К сожалению, внутренние притязания и личные реваншистские устремления воспрепятствовали установлению истинной конституционной монархии, и из возникшего хаоса стало зарождаться новое движение, которое могло привести к гражданской войне. На этот раз Фердинанд VII, опасаясь за свою жизнь, обратился к святому альянсу с прошением и была восстановлена в первоначальной форме абсолютная монархия. Эта «великая политическая благодарность» появилась, как нарочно, от Франсуа Шатобриана, который в 1803 году был назначен посланником в Рим и уволен с этой службы при Бурбонах. Французские войска под командованием герцога Ангулемского за три месяца продвинулись вглубь полуострова до самого Кадиса, где в 1812 году Кортес декларировал свободную конституцию, а Фердинанд VII посадил в тюрьму всех либералов. 30 августа 1823 года со всеми беспорядками было покончено, и Фердинанд VII получил еще одну возможность предъявить свои претензии на трон. Однако королем овладело болезненное желание преследовать либералов, высылать их или казнить. В течение трех лет мстительный Фердинанд отплачивал за навязанный ему образ либерального поведения, невообразимая волна террора стала слишком дорогой платой для его соотечественников.

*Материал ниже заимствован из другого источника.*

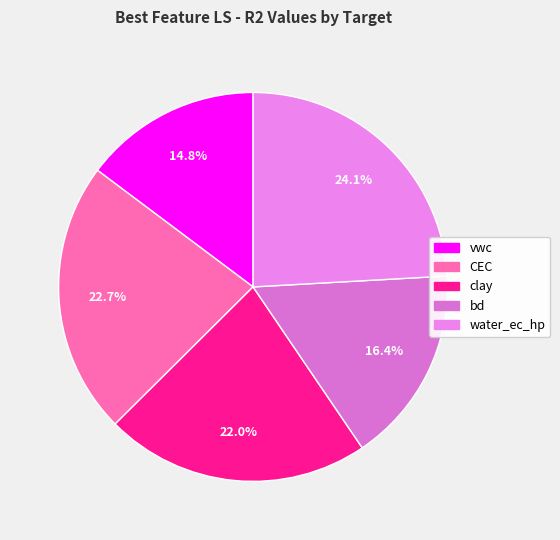

How many segments does this pie chart have?

5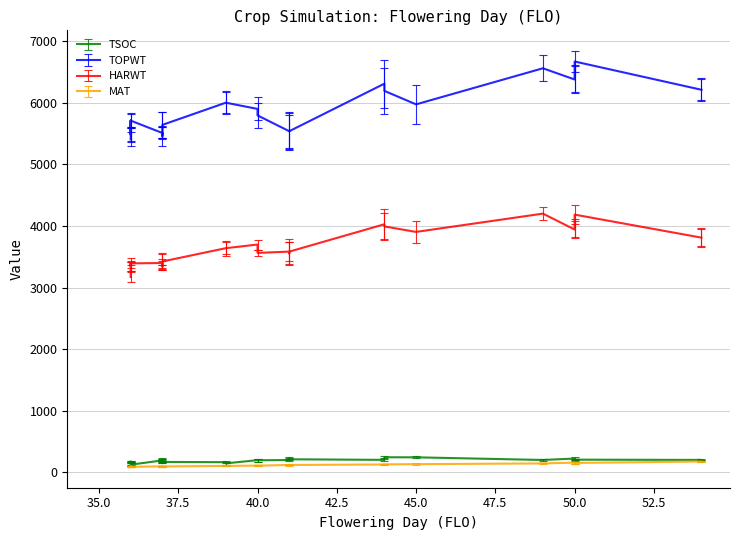

Does the chart have visible grid lines?

Yes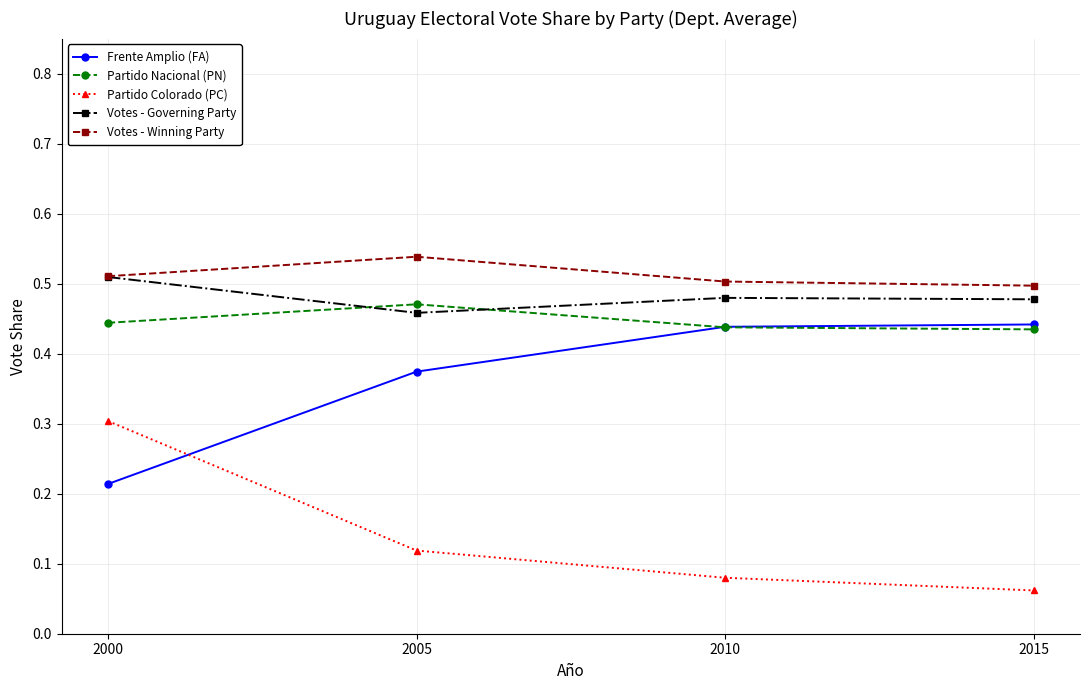

True or false: Partido Colorado (PC) and Votes - Winning Party intersect in this chart.

False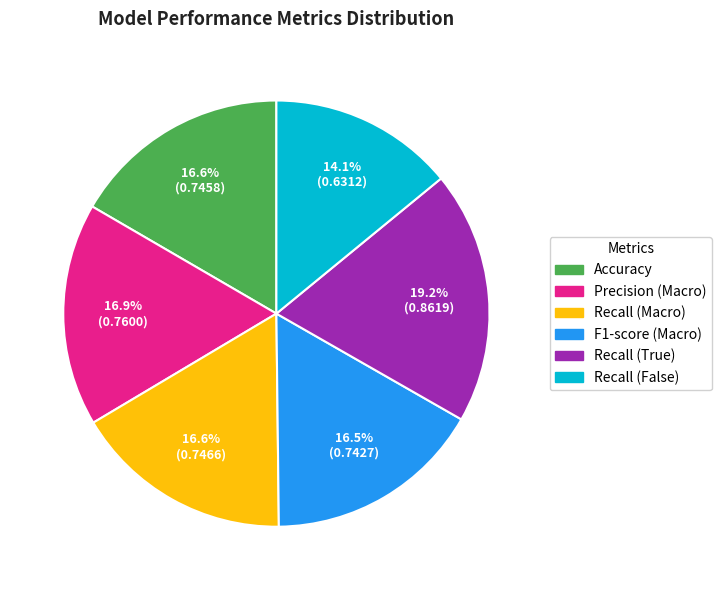

Count the number of slices in the pie.

6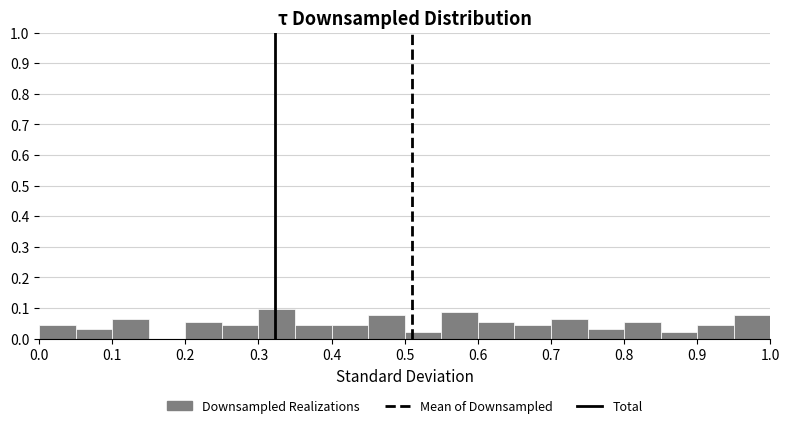

What is the height of the bar covering 0.25 to 0.30 on the x-axis? The values are not printed on the chart, so give them approximately, as read against the axis.

0.04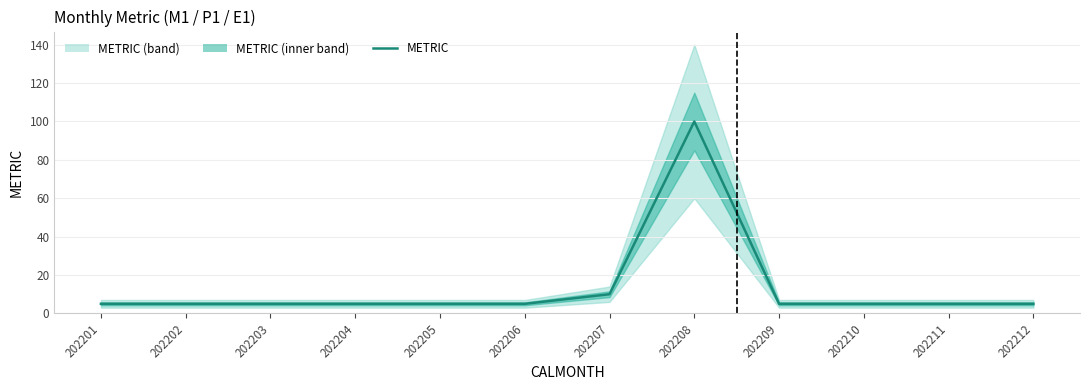

Which has a higher value, 202203 or 202205?

202203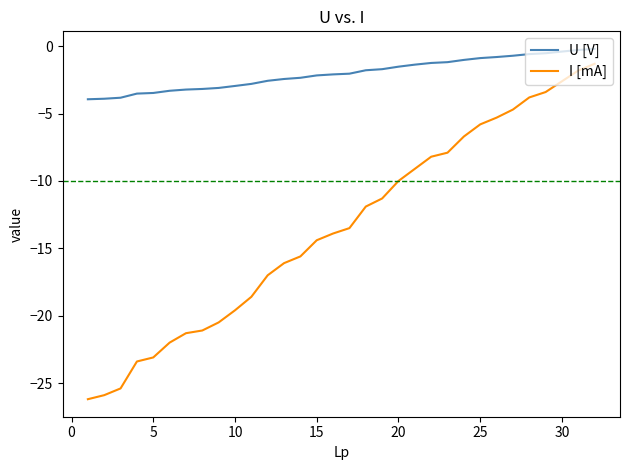

What is the highest value of the I [mA] series?

-1.3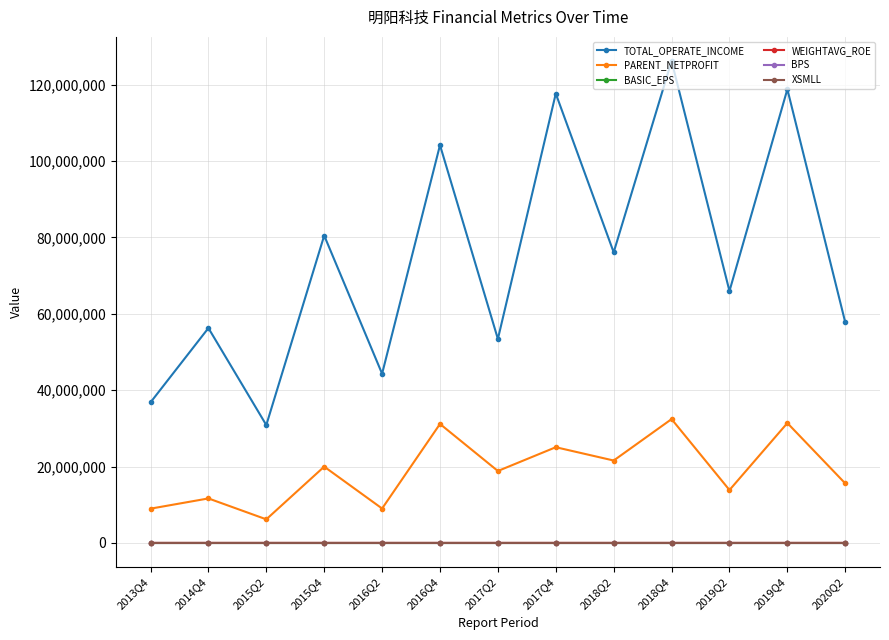

How many series are shown in this chart?

6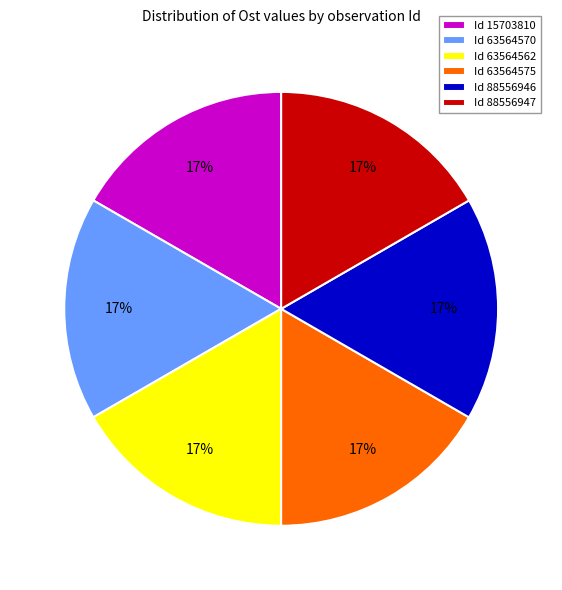

To the nearest percent, what percentage of the pie is Id 63564562?

17%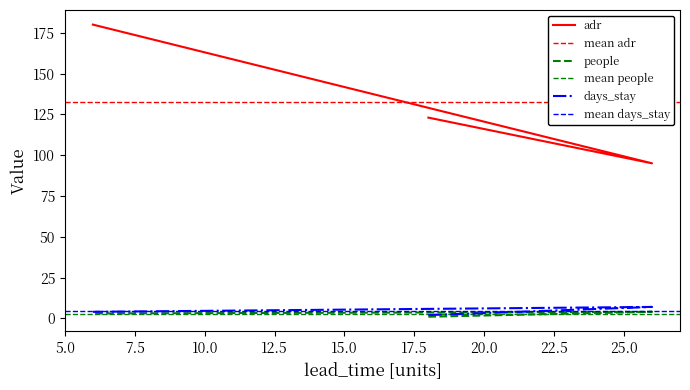

Between 26 and 18, which is larger?

18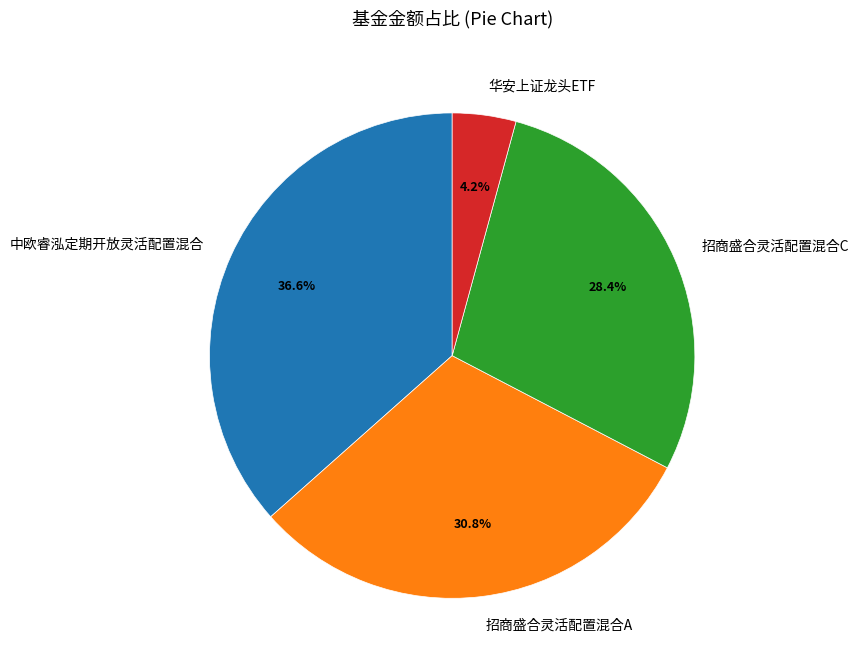

How many segments does this pie chart have?

4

Жажда преследования и жестокое порабощение многострадального народа приобрело такие размеры, что даже герцог Ангулемский вынужден был направить королю послание: «Четырнадцать дней захвата власти Его Величеством ознаменовались арестами и указами, творящими произвол, отчего вновь повсюду распространяются волнение, неудовлетворенность и страх». Не обращая внимание на это, Король 7 ноября 1820 года казнил руководителя народных волнений Рафаэля Риего и 13 числа этого же месяца вошел в Мадрид. Он ехал в своей триумфальной карете в сопровождении 24 придворных. Аресты, садистские пытки и массовые смертные казни стали обычным явлением. Одновременно король создал военные комиссии. Король надеялся с их помощью подавить протесты во всех провинциях Испании. Они выслеживали врагов абсолютной власти и осуждали их, как «чудовищных преступников, которые хотят иметь упраздненную конституцию». Все книги, журналы и карикатуры, вышедшие в свет во времена вынужденного либерализма, при сотрудничестве священников представлялись в цензурную комиссию, и «комиссии по политическим чисткам» проверяли надежность горожан, начиная от высоких чиновников и кончая школьниками. В Испании в конце концов не осталось ни одного человека, кого бы не коснулся произвол тайной полиции. Как следствие этого либералами овладел массовый страх.